Have you ever taken a step back and realized how much can go into our daily decisions? Things as simple as picking out a tie or a place to eat can become an ordeal thanks to overthinking. Sometimes that little voice in our head just won’t pipe down.
Luckily, our mind does this neat little trick where it creates decision-making shortcuts to keep us from getting a headache every time we have to decide anything. Or is this so lucky? According to innovation process consultant and Onward Nation alum Beth Storz (episode 615 linked here), these little shortcuts, called cognitive biases, are a huge roadblock to innovation and progress.
The granddaddy of all these biases is negativity bias. Negativity bias tells us that bad is stronger than good and makes us fear loss more than we crave gain. This bias may have helped our ancestors survive, but it keeps us from taking risks and being creative. Beth’s solution? A mindset shift she’s coined “for-ness thinking”.

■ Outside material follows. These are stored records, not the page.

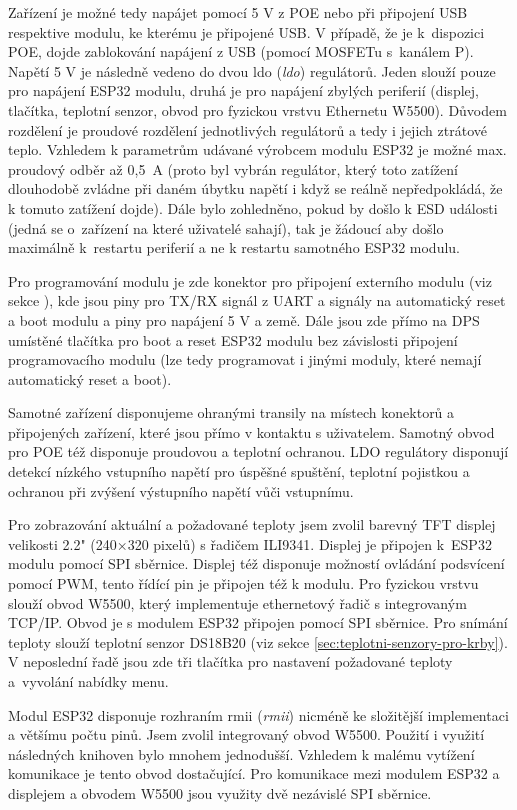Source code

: Zařízení je možné tedy napájet pomocí 5 V z POE nebo při připojení USB respektive modulu, ke kterému je připojené USB. V případě, že je k~dispozici POE, dojde zablokování napájení z USB (pomocí MOSFETu s~kanálem P). Napětí 5 V je následně vedeno do dvou \acrshort{ldo} (\textit{\acrlong{ldo}}) regulátorů. Jeden slouží pouze pro napájení ESP32 modulu, druhá je pro napájení zbylých periferií (displej, tlačítka, teplotní senzor, obvod pro fyzickou vrstvu Ethernetu W5500). Důvodem rozdělení je proudové rozdělení jednotlivých regulátorů a tedy i jejich ztrátové teplo. Vzhledem k parametrům udávané výrobcem modulu ESP32 je možné max. proudový odběr až 0,5~A (proto byl vybrán regulátor, který toto zatížení dlouhodobě zvládne při daném úbytku napětí i když se reálně nepředpokládá, že k tomuto zatížení dojde). Dále bylo zohledněno, pokud by došlo k ESD události (jedná se o~zařízení na které uživatelé sahají), tak je žádoucí aby došlo maximálně k~restartu periferií a ne k restartu samotného ESP32 modulu. 

Pro programování modulu je zde konektor pro připojení externího modulu (viz sekce ), kde jsou piny pro TX/RX signál z UART a signály na automatický reset a boot modulu a piny pro napájení 5 V a země. Dále jsou zde přímo na DPS umístěné tlačítka pro boot a reset ESP32 modulu bez závislosti připojení programovacího modulu (lze tedy programovat i jinými moduly, které nemají automatický reset a boot). 

Samotné zařízení disponujeme ohranými transily na místech konektorů a připojených zařízení, které jsou přímo v kontaktu s uživatelem. Samotný obvod pro POE též disponuje proudovou a teplotní ochranou. LDO regulátory disponují detekcí nízkého vstupního napětí pro úspěšné spuštění, teplotní pojistkou a ochranou při zvýšení výstupního napětí vůči vstupnímu. 

Pro zobrazování aktuální a požadované teploty jsem zvolil barevný TFT displej velikosti 2.2" (240×320 pixelů) s řadičem ILI9341. Displej je připojen k~ESP32 modulu pomocí SPI sběrnice. Displej též disponuje možností ovládání podsvícení pomocí PWM, tento řídící pin je připojen též k modulu. Pro fyzickou vrstvu slouží obvod W5500, který implementuje ethernetový řadič s integrovaným TCP/IP. Obvod je s modulem ESP32 připojen pomocí SPI sběrnice. Pro snímání teploty slouží teplotní senzor DS18B20 (viz sekce \ref{sec:teplotni-senzory-pro-krby}). V neposlední řadě jsou zde tři tlačítka pro nastavení požadované teploty a~vyvolání nabídky menu.

Modul ESP32 disponuje rozhraním \acrshort{rmii} (\textit{\acrlong{rmii}})  nicméně ke složitější implementaci a většímu počtu pinů. Jsem zvolil integrovaný obvod W5500. Použití i využití následných knihoven bylo mnohem jednodušší. Vzhledem k malému vytížení komunikace je tento obvod dostačující. Pro komunikace mezi modulem ESP32 a displejem a obvodem W5500 jsou využity dvě nezávislé SPI sběrnice. 

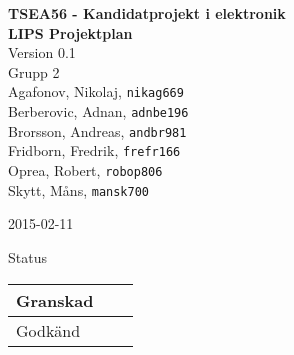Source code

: \documentclass[11pt]{article}
\date{}
\begin{document}
\begin{titlepage}
\begin{center}
{\Large\bfseries TSEA56 - Kandidatprojekt i elektronik \\ LIPS Projektplan}\\
%
\vspace{2\baselineskip}
%
Version 0.1\\
\vspace{2\baselineskip}
%
Grupp 2 \\
Agafonov, Nikolaj, 
\texttt{nikag669}
\\
Berberovic, Adnan, 
\texttt{adnbe196}
\\
Brorsson, Andreas, 
\texttt{andbr981}
\\
Fridborn, Fredrik, 
\texttt{frefr166}
\\
Oprea, Robert, 
\texttt{robop806}
\\
Skytt, Måns, 
\texttt{mansk700}

\vspace{2\baselineskip}
2015-02-11

\vspace{25\baselineskip}
Status
\begin{longtable}{|l|l|l|} \hline

Granskad &
 & 
 \\ \hline
Godkänd &
 &
 \\ \hline
 
\end{longtable}

\end{center}
\end{titlepage}
\end{document}
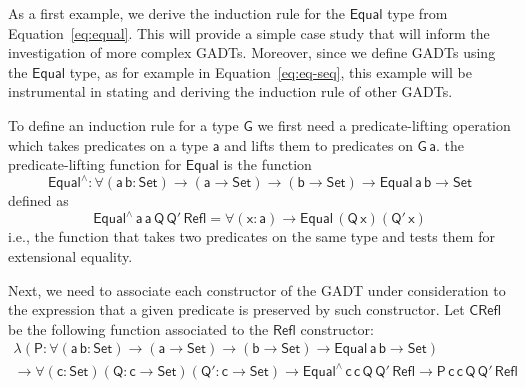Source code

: \documentclass[acmsmall,screen,review,anonymous]{acmart}
\theoremstyle{definition}
\begin{document}

As a first example, we derive the induction rule for the $\mathsf{Equal}$ type from Equation~\ref{eq:equal}.
This will provide a simple case study that will inform the investigation of more complex GADTs.
Moreover, since we define GADTs using the $\mathsf{Equal}$ type,
as for example in Equation~\ref{eq:eq-seq},
this example will be instrumental in stating and deriving the induction rule of other GADTs.

To define an induction rule for a type $\mathsf{G}$ we first need a predicate-lifting operation
which takes predicates on a type $\mathsf{a}$ and lifts them to predicates on $\mathsf{G\,a}$.
the predicate-lifting function for $\mathsf{Equal}$ is the function
\[
\mathsf{Equal^{\wedge} : \forall (a\,b : Set) \to (a \to Set) \to (b \to Set) \to Equal\,a\,b \to Set}
\]
defined as
\[
\mathsf{Equal^{\wedge}\,a\,a\,Q\,Q'\,Refl = \forall (x : a) \to Equal\,(Q\,x)(Q'\,x)}
\]
i.e., the function that takes two predicates on the same type and tests them for extensional equality.

Next, we need to associate each constructor of the GADT under consideration
to the expression that a given predicate is preserved by such constructor.
Let $\mathsf{CRefl}$ be the following function associated to the $\mathsf{Refl}$ constructor:
\begin{multline*}
\mathsf{\lambda (P : \forall (a\,b : Set) \to (a \to Set) \to (b \to Set) \to Equal\,a\,b \to Set)} \\
\mathsf{\to \forall (c : Set) (Q : c \to Set) (Q' : c \to Set) \to Equal^{\wedge}\,c\,c\,Q\,Q'\,Refl \to P\,c\,c\,Q\,Q'\,Refl}
\end{multline*}
\end{document}
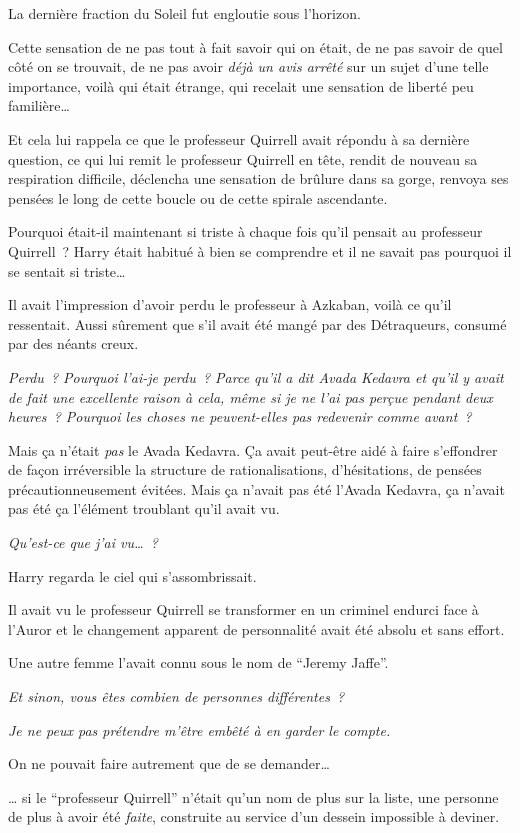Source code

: La dernière fraction du Soleil fut engloutie sous l'horizon.

Cette sensation de ne pas tout à fait savoir qui on était, de ne pas savoir de quel côté on se trouvait, de ne pas avoir \emph{déjà un avis arrêté} sur un sujet d'une telle importance, voilà qui était étrange, qui recelait une sensation de liberté peu familière…

Et cela lui rappela ce que le professeur Quirrell avait répondu à sa dernière question, ce qui lui remit le professeur Quirrell en tête, rendit de nouveau sa respiration difficile, déclencha une sensation de brûlure dans sa gorge, renvoya ses pensées le long de cette boucle ou de cette spirale ascendante.

Pourquoi était-il maintenant si triste à chaque fois qu'il pensait au professeur Quirrell~?
Harry était habitué à bien se comprendre et il ne savait pas pourquoi il se sentait si triste…

Il avait l'impression d'avoir perdu le professeur à Azkaban, voilà ce qu'il ressentait.
Aussi sûrement que s'il avait été mangé par des Détraqueurs, consumé par des néants creux.

\emph{Perdu~?
Pourquoi l'ai-je perdu~?
Parce qu'il a dit Avada Kedavra et qu'il y avait de fait une excellente raison à cela, même si je ne l'ai pas perçue pendant deux heures~?
Pourquoi les choses ne peuvent-elles pas redevenir comme avant~?}

Mais ça n'était \emph{pas} le Avada Kedavra.
Ça avait peut-être aidé à faire s'effondrer de façon irréversible la structure de rationalisations, d'hésitations, de pensées précautionneusement évitées.
Mais ça n'avait pas été l'Avada Kedavra, ça n'avait pas été ça l'élément troublant qu'il avait vu.

\emph{Qu'est-ce que j'ai vu…~?}

Harry regarda le ciel qui s'assombrissait.

Il avait vu le professeur Quirrell se transformer en un criminel endurci face à l'Auror et le changement apparent de personnalité avait été absolu et sans effort.

Une autre femme l'avait connu sous le nom de “Jeremy Jaffe”.

\emph{Et sinon, vous êtes combien de personnes différentes~?}

\emph{Je ne peux pas prétendre m'être embêté à en garder le compte.}

On ne pouvait faire autrement que de se demander…

… si le “professeur Quirrell” n'était qu'un nom de plus sur la liste, une personne de plus à avoir été \emph{faite}, construite au service d'un dessein impossible à deviner.


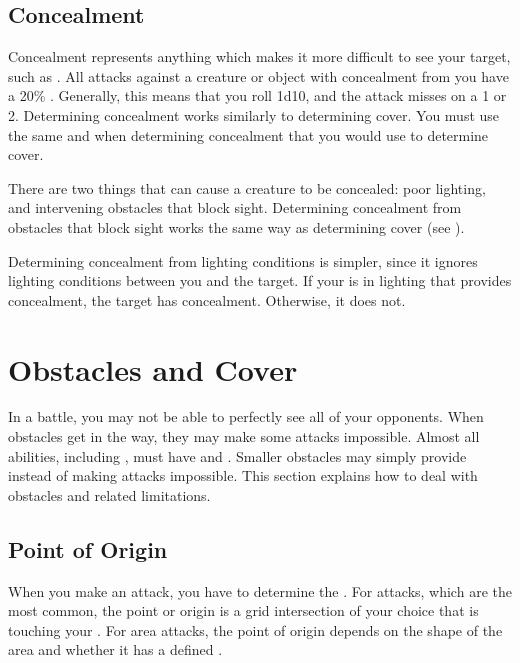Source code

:     \subsection{Concealment}\label{Concealment}
        Concealment represents anything which makes it more difficult to see your target, such as .
        All  attacks against a creature or object with concealment from you have a 20\% .
        Generally, this means that you roll 1d10, and the attack misses on a 1 or 2.
        Determining concealment works similarly to determining cover.
        You must use the same  and  when determining concealment that you would use to determine cover.

         There are two things that can cause a creature to be concealed: poor lighting, and intervening obstacles that block sight.
        Determining concealment from obstacles that block sight works the same way as determining cover (see ).

        Determining concealment from lighting conditions is simpler, since it ignores lighting conditions between you and the target.
        If your  is in lighting that provides concealment, the target has concealment.
        Otherwise, it does not.

\section{Obstacles and Cover}\label{Obstacles and Cover}
    In a battle, you may not be able to perfectly see all of your opponents.
    When obstacles get in the way, they may make some attacks impossible.
    Almost all abilities, including , must have  and .
    Smaller obstacles may simply provide  instead of making attacks impossible.
    This section explains how to deal with obstacles and related limitations.

    \subsection{Point of Origin}\label{Point of Origin}
        When you make an attack, you have to determine the .
        For  attacks, which are the most common, the point or origin is a grid intersection of your choice that is touching your .
        For area attacks, the point of origin depends on the shape of the area and whether it has a defined .

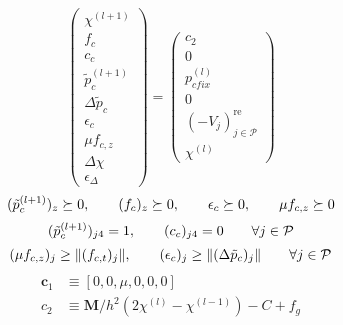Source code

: \documentclass[a4paper,10pt]{article}
\begin{document}
\begin{equation}
{}
\begin{pmatrix}
\chi^{(l+1)} \\
f_{c} \\
c_{c} \\
\tilde{p}^{(l+1)}_{c} \\
\Delta \tilde{p}_{c} \\
\epsilon_{c} \\ \mu f_{c,z} \\
\Delta\chi \\
\epsilon_{\Delta}
\end{pmatrix}
=
\begin{pmatrix}
c_2 \\
0 \\
p_{cfix}^{(l)} \\
0 \\
(-V_{j})_{j \in \mathcal{P}}^\text{re} \\
\chi^{(l)}
\end{pmatrix}
\end{equation}
\begin{equation}\notag
(\tilde{p}^{(l+1)}_{c})_z \succeq 0       , \quad\quad
(f_c)_z \succeq 0              , \quad\quad
\epsilon_{c} \succeq 0          , \quad\quad
\mu f_{c,z} \succeq 0
\end{equation}
\begin{equation}\notag
(\tilde{p}_c^{(l+1)})_{j4} = 1 , \quad\quad
(c_c)_{j4} = 0  \quad\quad \forall j \in \mathcal{P}
\end{equation}
\begin{equation}\notag
(\mu f_{c,z})_j  \geq \| (f_{c,t})_j         \| , \quad\quad
(\epsilon_{c})_j    \geq \| (\Delta \tilde{p}_{c})_j      \| \quad\quad \forall j \in \mathcal{P}
\end{equation}
\begin{align*}
\mathbf{c}_1      & \equiv [ 0, 0, \mu, 0, 0, 0 ]\\
c_2               & \equiv \mathbf{M}/h^2(2\chi^{(l)}-\chi^{(l-1)}) - C + f_g
\end{align*}

\pagebreak

\newcommand{\eyemuscle}{\ensuremath{
\begin{bmatrix}
\mathbf{0} & -\mathbf{1}
\end{bmatrix}
}}
\end{document}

For-ness thinking encourages people to recognize when negativity is stifling their ability to think clearly. It makes you ask what YOU are for and change your concerns about negative costs to questions about how to overcome those costs. Rather than saying something is too expensive, ask how you can make something more affordable. Think of people you wish to partner with or what you wish to do. Let your creative juices flow!
Negativity bias isn’t the only barrier to innovative thinking out there. In fact, Beth and her team have identified eight. She shared some more of them with me and the best practices for fighting through them and taking your company to the next level.
The “curse of knowledge” bias affects experts in their fields whose knowledge closes them off to new ideas. An expert on salad dressing (definitely not me) might think dressing must be high-fat, vinegary, and come in a bottle. With a group of other people, this expert can break through the bias by “assumption busting”. They take their assumptions about dressing and act as if they’re no longer true. At the end, you could end up with sweet, low-fat salad dressing served in a spray can. Nuts, right?
Another big bias comes from the old “if it ain’t broke, don’t fix it” saying: status quo bias. When we think of new ideas, we tend to be way more critical of them than what we’re doing right now because we like what we’re doing already. It’s easy. It doesn’t require us to change anything. But if you put your current processes to the same tests as your new ideas, often you’ll see that it was time for a change after all.
Availability bias is exactly how it sounds; you’re biased toward what’s available to you. This can be your own ideas, your resources, or anything else within arm’s reach. Beth’s quick fix is to work alongside people with outside perspectives and resources. They can freshen up your views and grant you new ideas. This fits nicely into the best mentor advice Beth has gotten: hire people smarter than you. Never feel scared or threatened by the talent of others. Give them a chance to shine, and you might just end up with salad dressing in a spray can. Again, that’s nuts.
I was blown away by Beth’s crazy behavioral knowledge, but her most important advice stuck with me: never rest on your laurels. Always be improving, even when times are as tough as can be. Surround yourself with supportive, creative people, and don’t shoot down new ideas. If you never lose hope and look for the positive, you will find yourself with incredible new innovations.